X-13 ドラゴンズクレイドル
「ダイダラス!! スフィーロ様!! あああああああっ!!!」
満身創痍の体でサイサリスはがむしゃらに速度を上げてドラゴンズクレイドルを目指していた。しかしそれは帰る為では無い。
「ゆ、許さぬぞニンゲン!! いや、ユウ!!! お前は誰にも渡さぬ!!! 必ず私がこの爪で、牙で、貴様の四肢を切り裂いてやろう!!! 目を抉り、芋虫にして命乞いをさせながら食らってやる!!! ガアアアアアアアッ!!!」
運悪くサイサリスの進路上に居たワイバーン(飛龍)が爆裂の吐息を浴びてバラバラに弾け飛び、臓物が雨となって地に降り注いでいく。

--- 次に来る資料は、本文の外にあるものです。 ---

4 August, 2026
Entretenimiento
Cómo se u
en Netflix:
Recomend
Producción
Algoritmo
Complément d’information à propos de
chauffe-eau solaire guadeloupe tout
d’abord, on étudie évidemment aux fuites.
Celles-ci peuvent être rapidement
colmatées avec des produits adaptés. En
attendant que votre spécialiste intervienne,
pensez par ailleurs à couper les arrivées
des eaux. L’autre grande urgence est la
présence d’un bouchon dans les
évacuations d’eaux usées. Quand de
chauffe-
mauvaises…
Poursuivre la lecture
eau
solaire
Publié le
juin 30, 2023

「い、愛しい方を死なせて逃げ帰るとは何たる屈辱!!! 死んだ方がましと思えるこの苦痛を奴に味合わせてやりたい!!! ・・・だが私はまだ死ねぬ!!! 仇を討つまでは決して死なぬぞ!!!」
サイサリスの龍の瞳からはとめどなく涙が溢れていた。弟と最愛の男を同時に失うという凶事がサイサリスの心を苛んでいたのだ。
「ここでよかろう・・・」
ある程度の距離までドラゴンズクレイドルに近付いたサイサリスは『心通話』によって同胞に呼び掛けた。
(誰か、誰かおるか!! 私だ、サイサリスだ!!)
返答はすぐにやって来た。
(これはこれはサイサリス様。その様に焦られて、如何されましたかな?)
年経た落ち着きを感じさせる口調にサイサリスは良い相手に繋がったと内心で喜んだ。
(プラムドか・・・単刀直入に言おう、我らは任務に失敗した。我が弟ダイダラスと部隊長を務められたスフィーロ様は討ち果たされ、私だけが情報を持ち帰る為に逃がされたのだ・・・)

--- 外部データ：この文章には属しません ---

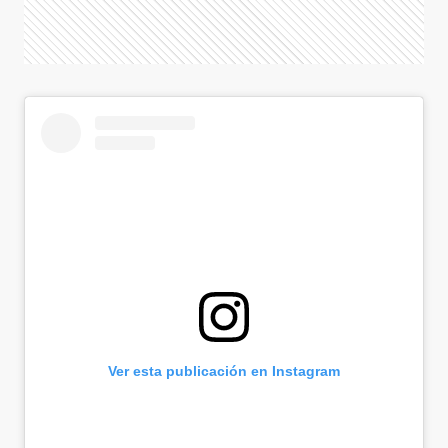
Ver esta publicación en Instagram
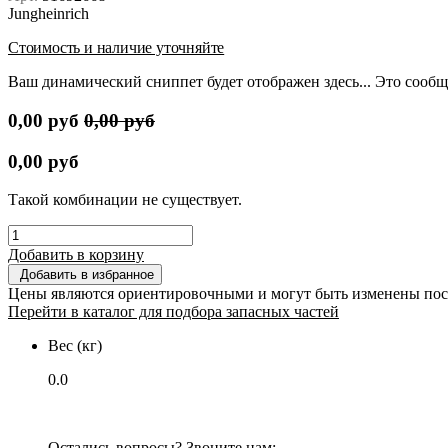
Jungheinrich
Стоимость и наличие уточняйте
Ваш динамический сниппет будет отображен здесь... Это сообщ
0,00
руб
0,00
руб
0,00
руб
Такой комбинации не существует.
Добавить в корзину
Добавить в избранное
Цены являются ориентировочными и могут быть изменены пос
Перейти в каталог для подбора запасных частей
Вес (кг)
0.0
Остались вопросы? Звоните нам:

(な、何と!? ダイダラス殿はおろか、ドラゴンの中でも強者と誉れ高いスフィーロ様が討たれたと申しますか!? と、とにかく事情を詳しく伺いたく存じます!! 急ぎお帰りなさいませ!!)
焦りを滲ませるプラムドにサイサリスは否定の意を返した。
(残念だが私はもうそこには戻らん。戻れば事情を聞いた後、私は龍王陛下に処刑されるだろう。・・・死は最早私にとっては救いだが、スフィーロ様の仇を討つまでは死んでも死に切れぬ!!! 皆にはもうサイサリスは死んだと伝えてくれ。首尾良く仇が討てても私はその後自害する。さらばだ、プラムド)

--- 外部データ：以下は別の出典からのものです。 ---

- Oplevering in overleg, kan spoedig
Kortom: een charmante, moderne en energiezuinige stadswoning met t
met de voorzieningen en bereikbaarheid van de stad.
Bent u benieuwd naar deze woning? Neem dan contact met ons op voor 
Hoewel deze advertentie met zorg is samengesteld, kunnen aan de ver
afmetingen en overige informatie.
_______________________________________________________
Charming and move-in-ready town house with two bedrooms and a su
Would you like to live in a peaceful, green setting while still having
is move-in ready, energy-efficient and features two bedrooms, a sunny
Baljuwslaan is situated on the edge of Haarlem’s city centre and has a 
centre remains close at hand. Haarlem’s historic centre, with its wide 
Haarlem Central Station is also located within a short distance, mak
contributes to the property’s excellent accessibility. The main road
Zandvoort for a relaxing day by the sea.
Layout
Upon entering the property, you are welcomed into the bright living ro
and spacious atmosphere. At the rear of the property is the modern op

(お、お待ち下され!! 早まってはなりませんぞ!?)
(・・・最後に一つ情報を残しておく。人族は大多数は取るに足らぬ虫の如き存在だが、ごく僅かだが我らにすら抗し得る者達が居る様だ・・・決して人族を侮るな!!! ・・・達者でな・・・)
その言葉を最後に、サイサリスとの『心通話』は途切れてしまった。
(サイサリス様! サイサリス様!! ええい、『心通話』では埒が明かぬわ!!!)
サイサリスとの繋がりが断たれたと悟ったプラムドは自ら探しに出ようとした所で薄紫色の鱗を持つ龍に呼び止められた。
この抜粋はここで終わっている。